I recommend choosing an all-life-stages food. Check out the reviews here to find good ones, go with a 4, 5, or 6 star food: http://www.dogfoodanalysis.com/dog_food_reviews/
Or look into raw diets, I feed prey-model raw. http://www.dogster.com/forums/Raw_Food_Diet/thread/431875
Post # 11
My head is about to explode. I have been doing nothing but research on this….I now know that low calcium and phosphorus is the right way to go. I’m not so sure about protein. The lower protein seems the right thing but the foods that have lower protein seem to be low end foods. Ugh…I can’t make a choice good thing I have 12 weeks left to figure it out.
Any new thoughts would be appreciated. Thanks.
Post # 12
We have a 10 month old golden retriever and we have fed her puppy food (Fromm’s) since we got her at 8 weeks old. We did this with the recommendation from our vet, the breeder and our dog trainer.
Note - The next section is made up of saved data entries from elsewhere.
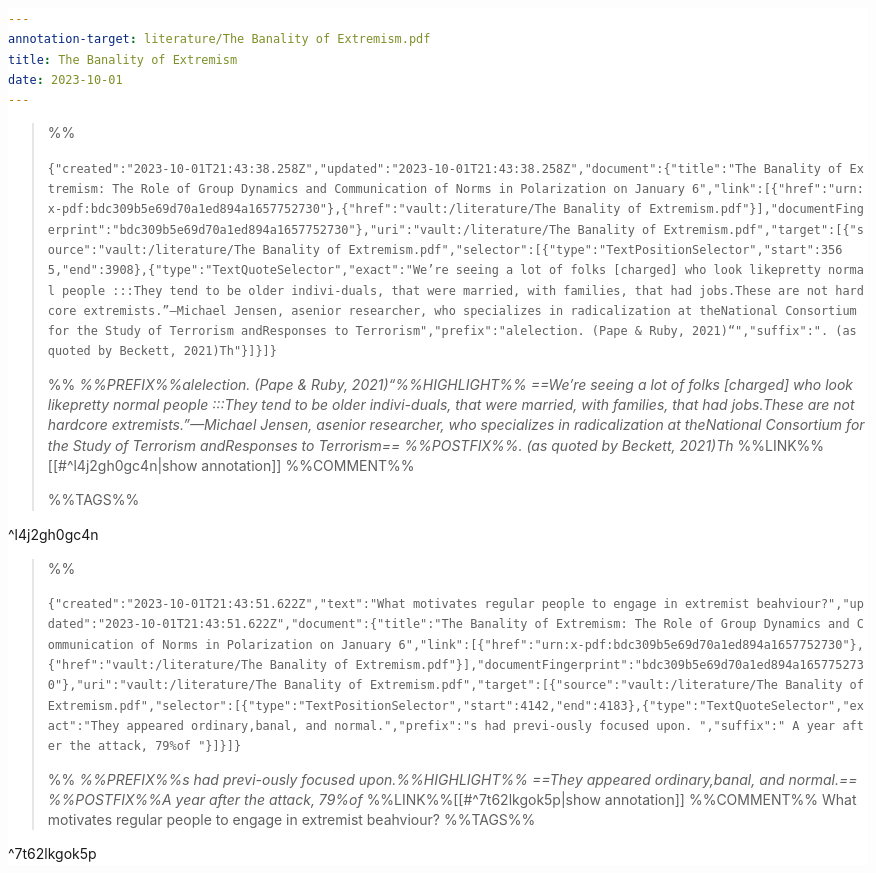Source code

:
 ```yaml
---
annotation-target: literature/The Banality of Extremism.pdf
title: The Banality of Extremism
date: 2023-10-01
---
```






>%%
>```annotation-json
>{"created":"2023-10-01T21:43:38.258Z","updated":"2023-10-01T21:43:38.258Z","document":{"title":"The Banality of Extremism: The Role of Group Dynamics and Communication of Norms in Polarization on January 6","link":[{"href":"urn:x-pdf:bdc309b5e69d70a1ed894a1657752730"},{"href":"vault:/literature/The Banality of Extremism.pdf"}],"documentFingerprint":"bdc309b5e69d70a1ed894a1657752730"},"uri":"vault:/literature/The Banality of Extremism.pdf","target":[{"source":"vault:/literature/The Banality of Extremism.pdf","selector":[{"type":"TextPositionSelector","start":3565,"end":3908},{"type":"TextQuoteSelector","exact":"We’re seeing a lot of folks [charged] who look likepretty normal people :::They tend to be older indivi-duals, that were married, with families, that had jobs.These are not hardcore extremists.”—Michael Jensen, asenior researcher, who specializes in radicalization at theNational Consortium for the Study of Terrorism andResponses to Terrorism","prefix":"alelection. (Pape & Ruby, 2021)“","suffix":". (as quoted by Beckett, 2021)Th"}]}]}
>```
>%%
>*%%PREFIX%%alelection. (Pape & Ruby, 2021)“%%HIGHLIGHT%% ==We’re seeing a lot of folks [charged] who look likepretty normal people :::They tend to be older indivi-duals, that were married, with families, that had jobs.These are not hardcore extremists.”—Michael Jensen, asenior researcher, who specializes in radicalization at theNational Consortium for the Study of Terrorism andResponses to Terrorism== %%POSTFIX%%. (as quoted by Beckett, 2021)Th*
>%%LINK%%[[#^l4j2gh0gc4n|show annotation]]
>%%COMMENT%%
>
>%%TAGS%%
>
^l4j2gh0gc4n


>%%
>```annotation-json
>{"created":"2023-10-01T21:43:51.622Z","text":"What motivates regular people to engage in extremist beahviour?","updated":"2023-10-01T21:43:51.622Z","document":{"title":"The Banality of Extremism: The Role of Group Dynamics and Communication of Norms in Polarization on January 6","link":[{"href":"urn:x-pdf:bdc309b5e69d70a1ed894a1657752730"},{"href":"vault:/literature/The Banality of Extremism.pdf"}],"documentFingerprint":"bdc309b5e69d70a1ed894a1657752730"},"uri":"vault:/literature/The Banality of Extremism.pdf","target":[{"source":"vault:/literature/The Banality of Extremism.pdf","selector":[{"type":"TextPositionSelector","start":4142,"end":4183},{"type":"TextQuoteSelector","exact":"They appeared ordinary,banal, and normal.","prefix":"s had previ-ously focused upon. ","suffix":" A year after the attack, 79%of "}]}]}
>```
>%%
>*%%PREFIX%%s had previ-ously focused upon.%%HIGHLIGHT%% ==They appeared ordinary,banal, and normal.== %%POSTFIX%%A year after the attack, 79%of*
>%%LINK%%[[#^7t62lkgok5p|show annotation]]
>%%COMMENT%%
>What motivates regular people to engage in extremist beahviour?
>%%TAGS%%
>
^7t62lkgok5p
Protein is very important for dogs, especially puppies because they are growing. All of the premium dog food has alot of protein. I don’t think we are going to stay on the puppy food until she is 2 years though. Our vet has recommended we switch to adult food around 1 year because the high protein diet also has alot of calories and we don’t want her to get overweight either!
Whatever you choose to do, make sure you get your dog premium food, not just something off the shelf at the grocery store!!
Post # 13
I fed my Bella dry puppy food for like 6 months and slowly started switching her over to wet food. Shes 16 months old and she is eating adult wet pate. Shes healthy and eat good…. The Vet said its fine and shes fine so thats all that matters lol 🙂
Post # 14
I am choosing Fromm Beef Fritatta Al Veg for our puppy. It has the right amount of calcium and not too much protien. The chunks are small enough for her to chew. Our new baby is a Golden Retriever and it’s a girl! We will name her Fiona. I am so excited I can barely stand the wait for her. I look at the ultrasound photos every day. I can’t wait for her to be born. I surely hope there are enough of girls in this litter or I will be so disappointed.
Fromm is a high quality food and I know it will be a good choice for our baby. Thanks for your help.